Existen muchos anuncios comerciales (pero pocos estudios científicos) sobre el efecto hepato-protector de la Sylimarina, siendo ofrecido a venta en la forma de cápsulas de MILK THISTLE o Cardo de Leche, pero es necesario atentar sobre la calidad de ésos productos. Investigación realizada en Estados Unidos por la ONG de consumidores "ConsumerLab" www.consumerlab.com analizó 10 marcas diferentes de Milk Thistle a venta, constatando que solamente 1 de ellas posee realmente la cantidad del principio activo Sylimarina constante en la etiqueta. Todas las otras fueron reprobadas por falta de informaciones al consumidor o cantidad menor de la ofrecida.
Ante el hallazgo debemos tener mucho cuidado en la compra de productos naturales, pues es prácticamente imposible saber si en aquella cápsula o en aquel té existe realmente el producto vendido y, aún, en que concentración.
La Sylimarina natural, sea en cápsulas o directamente en forma de hierba es difícil de ser absorbida por el organismo, especialmente por personas de mayor edad. Es necesario reconocer que por ser natural no es totalmente exentada de probables efectos secundarios, especialmente si está tomando otros medicamentos. En general es bien tolerada, pero algún efecto laxante podrá ocasionar. Personas con hemacromatosis, mujeres embarazadas o amamantando, personas con histórico de cáncer deben evitar tomar Sylimarina. ¡NUNCA TOME CUALQUIER SUPLEMENTO NATURAL SIN CONSULTAR SU MÉDICO!
Lo ideal para quien tenga la recomendación de la Sylimarina es comprar la formula estandarizada, ya en la forma de medicamento, pues tendrá certeza que en cada comprimido se encuentra la cantidad especificada de principio activo. Existen diversas marcas comerciales que pueden ser encontradas en las farmacias. Por haber sido la primera, la marca más vendida es el LEGALON, marca registrada del Laboratorio Bick.

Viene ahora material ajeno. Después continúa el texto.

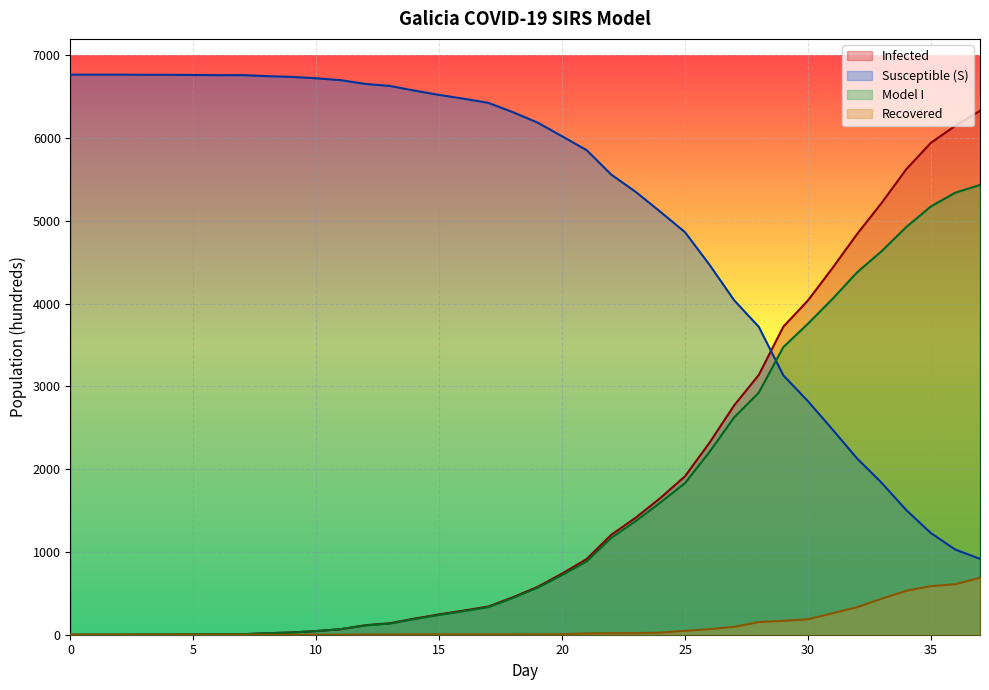

What is the maximum value shown in the chart?

6768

La dosis recomendada de Sylimarina queda entre 230 y 600 mg al día, divididos en dos o tres dosis. No ultrapase la dosis máxima.
Recuerde que la Sylimarina no es un tratamiento para curar la hepatitis. Ella simplemente es un hepato-protector y potente anti-oxidante que podrá auxiliar pacientes con hepatitis dentro y fuera del tratamiento.